Dataset entries:

%%

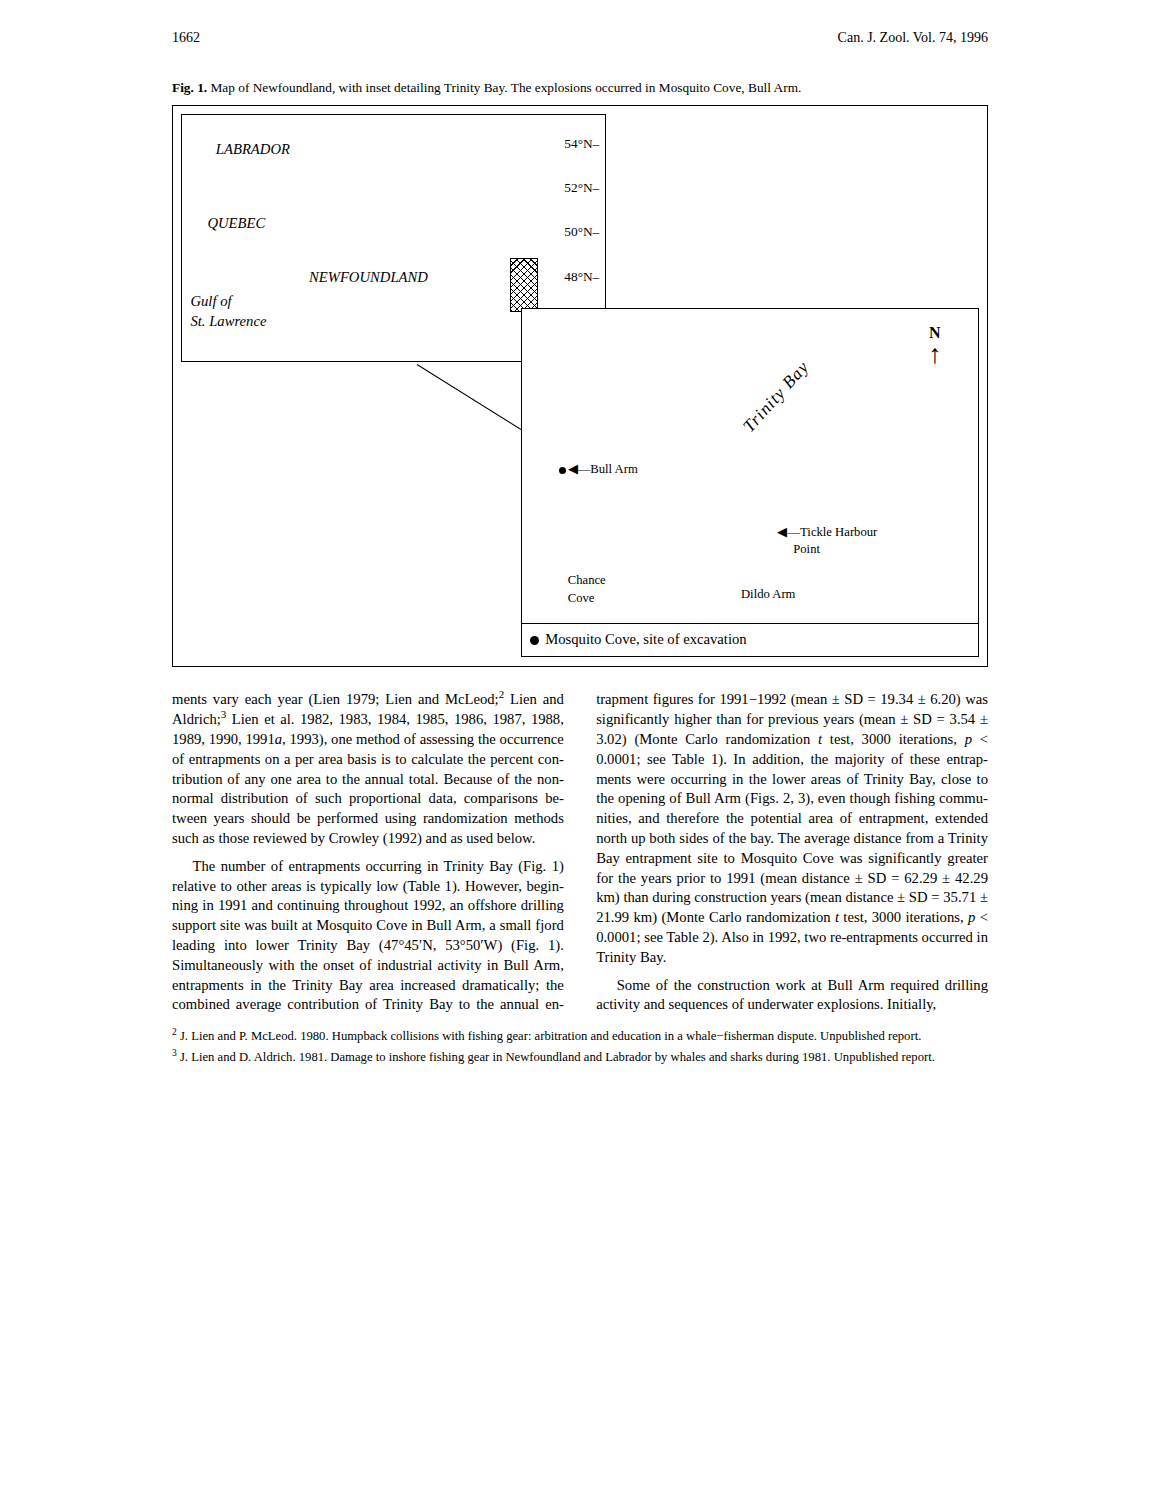1662 Can. J. Zool. Vol. 74, 1996
Fig. 1. Map of Newfoundland, with inset detailing Trinity Bay. The explosions occurred in Mosquito Cove, Bull Arm.
LABRADOR QUEBEC NEWFOUNDLAND Gulf of
St. Lawrence 54°N– 52°N– 50°N– 48°N– 46°N–
N↑
Trinity Bay
◀—Bull Arm
◀—Tickle Harbour
Point
Chance
Cove
Dildo Arm
Mosquito Cove, site of excavation
ments vary each year (Lien 1979; Lien and McLeod;2 Lien and Aldrich;3 Lien et al. 1982, 1983, 1984, 1985, 1986, 1987, 1988, 1989, 1990, 1991a, 1993), one method of assessing the occurrence of entrapments on a per area basis is to calculate the percent contribution of any one area to the annual total. Because of the non-normal distribution of such proportional data, comparisons between years should be performed using randomization methods such as those reviewed by Crowley (1992) and as used below.
The number of entrapments occurring in Trinity Bay (Fig. 1) relative to other areas is typically low (Table 1). However, beginning in 1991 and continuing throughout 1992, an offshore drilling support site was built at Mosquito Cove in Bull Arm, a small fjord leading into lower Trinity Bay (47°45′N, 53°50′W) (Fig. 1). Simultaneously with the onset of industrial activity in Bull Arm, entrapments in the Trinity Bay area increased dramatically; the combined average contribution of Trinity Bay to the annual entrapment figures for 1991−1992 (mean ± SD = 19.34 ± 6.20) was significantly higher than for previous years (mean ± SD = 3.54 ± 3.02) (Monte Carlo randomization t test, 3000 iterations, p < 0.0001; see Table 1). In addition, the majority of these entrapments were occurring in the lower areas of Trinity Bay, close to the opening of Bull Arm (Figs. 2, 3), even though fishing communities, and therefore the potential area of entrapment, extended north up both sides of the bay. The average distance from a Trinity Bay entrapment site to Mosquito Cove was significantly greater for the years prior to 1991 (mean distance ± SD = 62.29 ± 42.29 km) than during construction years (mean distance ± SD = 35.71 ± 21.99 km) (Monte Carlo randomization t test, 3000 iterations, p < 0.0001; see Table 2). Also in 1992, two re-entrapments occurred in Trinity Bay.
Some of the construction work at Bull Arm required drilling activity and sequences of underwater explosions. Initially,
2 J. Lien and P. McLeod. 1980. Humpback collisions with fishing gear: arbitration and education in a whale−fisherman dispute. Unpublished report.
3 J. Lien and D. Aldrich. 1981. Damage to inshore fishing gear in Newfoundland and Labrador by whales and sharks during 1981. Unpublished report.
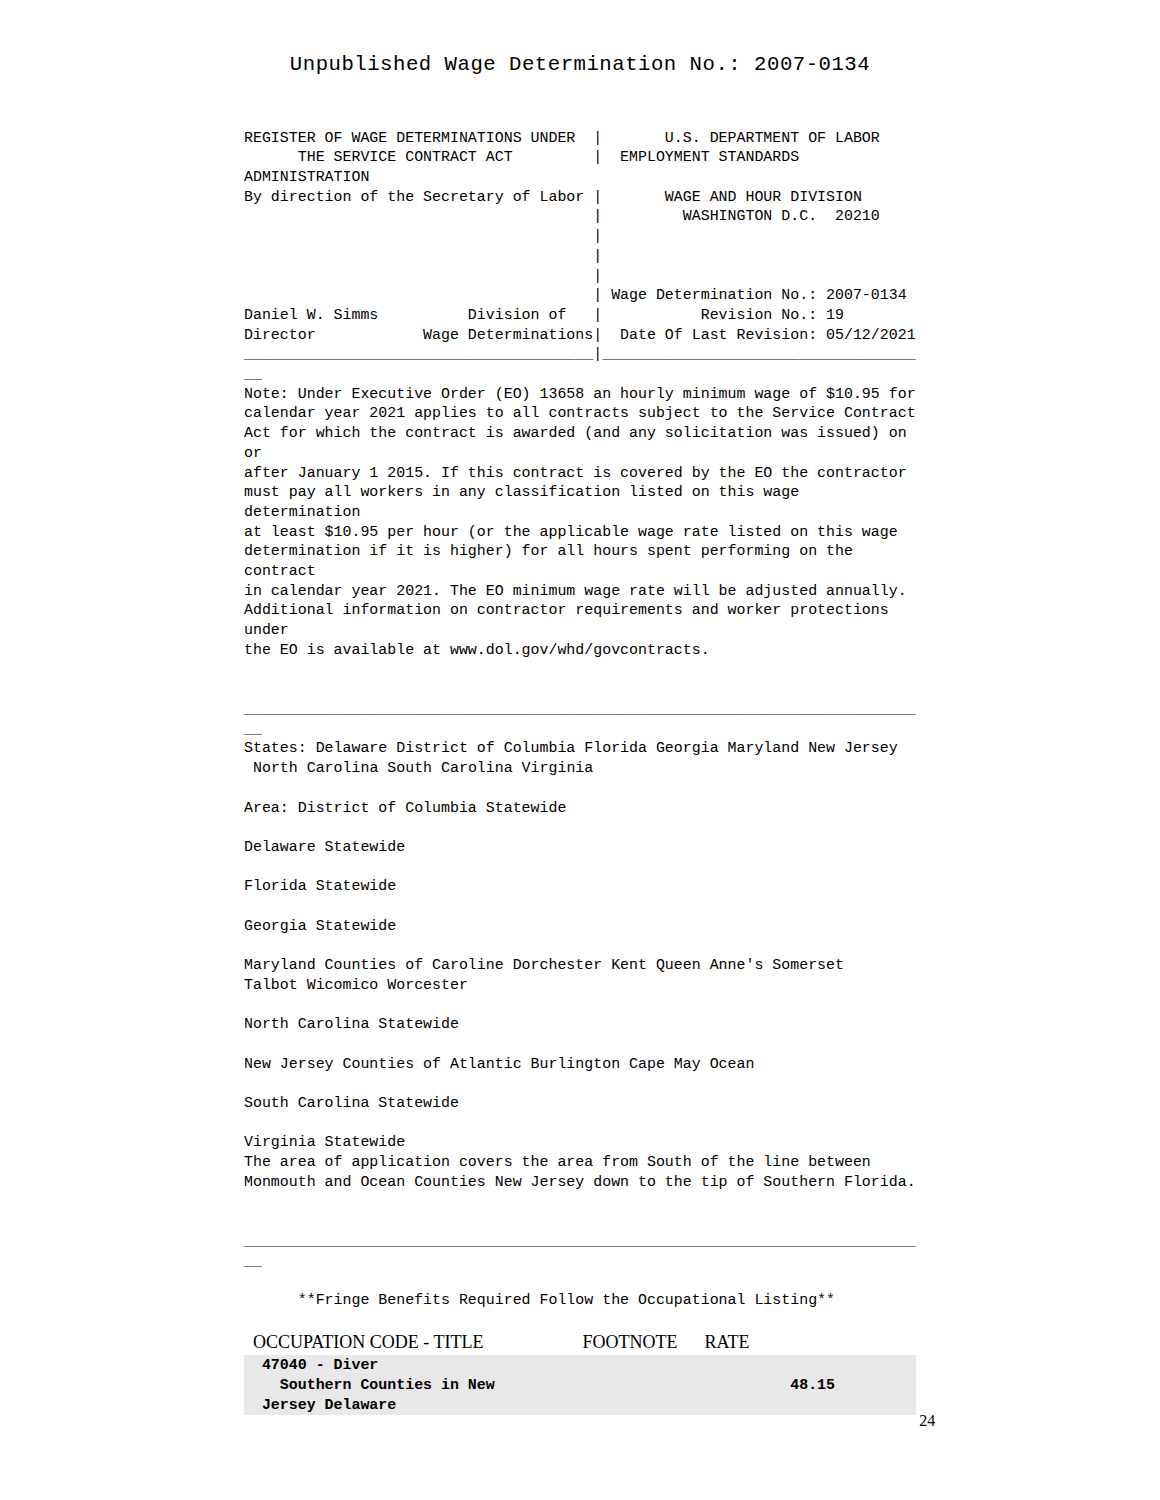Unpublished Wage Determination No.: 2007-0134
REGISTER OF WAGE DETERMINATIONS UNDER  |       U.S. DEPARTMENT OF LABOR
      THE SERVICE CONTRACT ACT         |  EMPLOYMENT STANDARDS ADMINISTRATION
By direction of the Secretary of Labor |       WAGE AND HOUR DIVISION
                                       |         WASHINGTON D.C.  20210
                                       |
                                       |
                                       |
                                       | Wage Determination No.: 2007-0134
Daniel W. Simms          Division of   |           Revision No.: 19
Director            Wage Determinations|  Date Of Last Revision: 05/12/2021
_______________________________________|_____________________________________
Note: Under Executive Order (EO) 13658 an hourly minimum wage of $10.95 for
calendar year 2021 applies to all contracts subject to the Service Contract
Act for which the contract is awarded (and any solicitation was issued) on or
after January 1 2015. If this contract is covered by the EO the contractor
must pay all workers in any classification listed on this wage determination
at least $10.95 per hour (or the applicable wage rate listed on this wage
determination if it is higher) for all hours spent performing on the contract
in calendar year 2021. The EO minimum wage rate will be adjusted annually.
Additional information on contractor requirements and worker protections under
the EO is available at www.dol.gov/whd/govcontracts.


_____________________________________________________________________________
States: Delaware District of Columbia Florida Georgia Maryland New Jersey
 North Carolina South Carolina Virginia

Area: District of Columbia Statewide

Delaware Statewide

Florida Statewide

Georgia Statewide

Maryland Counties of Caroline Dorchester Kent Queen Anne's Somerset
Talbot Wicomico Worcester

North Carolina Statewide

New Jersey Counties of Atlantic Burlington Cape May Ocean

South Carolina Statewide

Virginia Statewide
The area of application covers the area from South of the line between
Monmouth and Ocean Counties New Jersey down to the tip of Southern Florida.


_____________________________________________________________________________

      **Fringe Benefits Required Follow the Occupational Listing**
OCCUPATION CODE - TITLE FOOTNOTE RATE
47040 - Diver
Southern Counties in New 48.15
Jersey Delaware
24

%%

◆ **EXERCISE PROMPT**
The response should be the lines from the one containing "Monmouth and Ocean" through the last line of the data, set down exactly and with no other line.

◆ **ANSWER TO THIS TASK**
Monmouth and Ocean Counties New Jersey down to the tip of Southern Florida.


_____________________________________________________________________________

      **Fringe Benefits Required Follow the Occupational Listing**
OCCUPATION CODE - TITLE FOOTNOTE RATE
47040 - Diver
Southern Counties in New 48.15
Jersey Delaware
24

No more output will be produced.